- Born: Philadelphia
- Education: Emory University, London School of Economics
- Occupation: Journalist
- Years active: 2001–present
- Employer: The New York Times

= Alan Rappeport =

American journalist

Alan Rappeport is an American journalist. He is currently an economic policy reporter at The New York Times, based in Washington.

== Education ==
Rappeport was born in Philadelphia. He received a B.A. in Journalism and Philosophy from Emory University in 2001, completed a MS in journalism at Columbia University in 2002 and a MSc in Economic History at the London School of Economics.

== Career ==
Rappeport started as an intern for CNN in 2001 before becoming a staff writer at The Press of Atlantic City in 2002 following the completion of his MS in journalism at Columbia. He remained at The Press until 2004 but relocated to London when he was named the Marjorie Deane fellow at The Economist in 2006.

While in London, Rappeport Wrote for the Finance and Economics section for The Economist and then worked at CFO.com, The Economist Group's corporate finance magazine, based in Boston.

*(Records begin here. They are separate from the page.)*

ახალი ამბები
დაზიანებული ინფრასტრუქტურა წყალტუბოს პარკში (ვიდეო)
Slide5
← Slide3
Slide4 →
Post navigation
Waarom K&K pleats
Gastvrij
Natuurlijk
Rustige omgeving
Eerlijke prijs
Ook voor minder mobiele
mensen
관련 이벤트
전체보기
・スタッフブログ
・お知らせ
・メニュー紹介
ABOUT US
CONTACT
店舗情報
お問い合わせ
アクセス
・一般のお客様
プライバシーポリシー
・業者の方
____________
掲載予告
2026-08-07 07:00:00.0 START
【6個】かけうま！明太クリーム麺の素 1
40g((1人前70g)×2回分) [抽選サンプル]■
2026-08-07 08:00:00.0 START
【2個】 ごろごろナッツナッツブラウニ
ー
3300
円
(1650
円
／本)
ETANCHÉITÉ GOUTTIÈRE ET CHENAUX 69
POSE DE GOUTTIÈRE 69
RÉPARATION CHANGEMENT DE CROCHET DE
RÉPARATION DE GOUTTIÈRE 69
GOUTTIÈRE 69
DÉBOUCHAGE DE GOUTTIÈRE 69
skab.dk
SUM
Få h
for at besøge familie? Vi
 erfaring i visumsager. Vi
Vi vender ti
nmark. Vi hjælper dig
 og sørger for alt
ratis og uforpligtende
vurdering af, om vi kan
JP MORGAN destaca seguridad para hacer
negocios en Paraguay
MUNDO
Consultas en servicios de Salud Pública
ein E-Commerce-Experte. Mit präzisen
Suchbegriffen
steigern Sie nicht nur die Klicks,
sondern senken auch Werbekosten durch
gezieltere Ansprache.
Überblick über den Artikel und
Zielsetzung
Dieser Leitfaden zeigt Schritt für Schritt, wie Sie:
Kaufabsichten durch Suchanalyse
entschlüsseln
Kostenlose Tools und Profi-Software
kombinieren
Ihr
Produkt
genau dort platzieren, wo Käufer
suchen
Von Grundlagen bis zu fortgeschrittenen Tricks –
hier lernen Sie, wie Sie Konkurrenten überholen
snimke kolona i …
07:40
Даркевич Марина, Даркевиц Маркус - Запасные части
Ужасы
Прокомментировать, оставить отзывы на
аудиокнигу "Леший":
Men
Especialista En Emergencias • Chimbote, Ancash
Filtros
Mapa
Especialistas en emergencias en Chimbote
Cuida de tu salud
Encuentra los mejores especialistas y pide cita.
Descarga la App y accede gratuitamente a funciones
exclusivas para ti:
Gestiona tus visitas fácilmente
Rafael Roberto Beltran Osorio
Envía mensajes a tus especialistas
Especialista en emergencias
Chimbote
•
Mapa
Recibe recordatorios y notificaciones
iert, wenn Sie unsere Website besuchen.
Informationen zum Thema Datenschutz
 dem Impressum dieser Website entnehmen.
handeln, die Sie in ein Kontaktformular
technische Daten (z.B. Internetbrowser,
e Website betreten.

Rappeport moved to the Financial Times as a reporter in New York in 2008, covering economics and general assignment stories, until he was appointed US consumer correspondent in 2011. He then became a reporter for the paper's "FastFT' news service.

He joined The New York Times as a politics reporter in 2014, based out of the Washington bureau, and covered the 2016 presidential campaign. In 2017, Rappeport became an economic policy reporter, covering the Treasury Department, taxes and trade. He has made several appearances on MSNBC and C-SPAN as an economics analyst.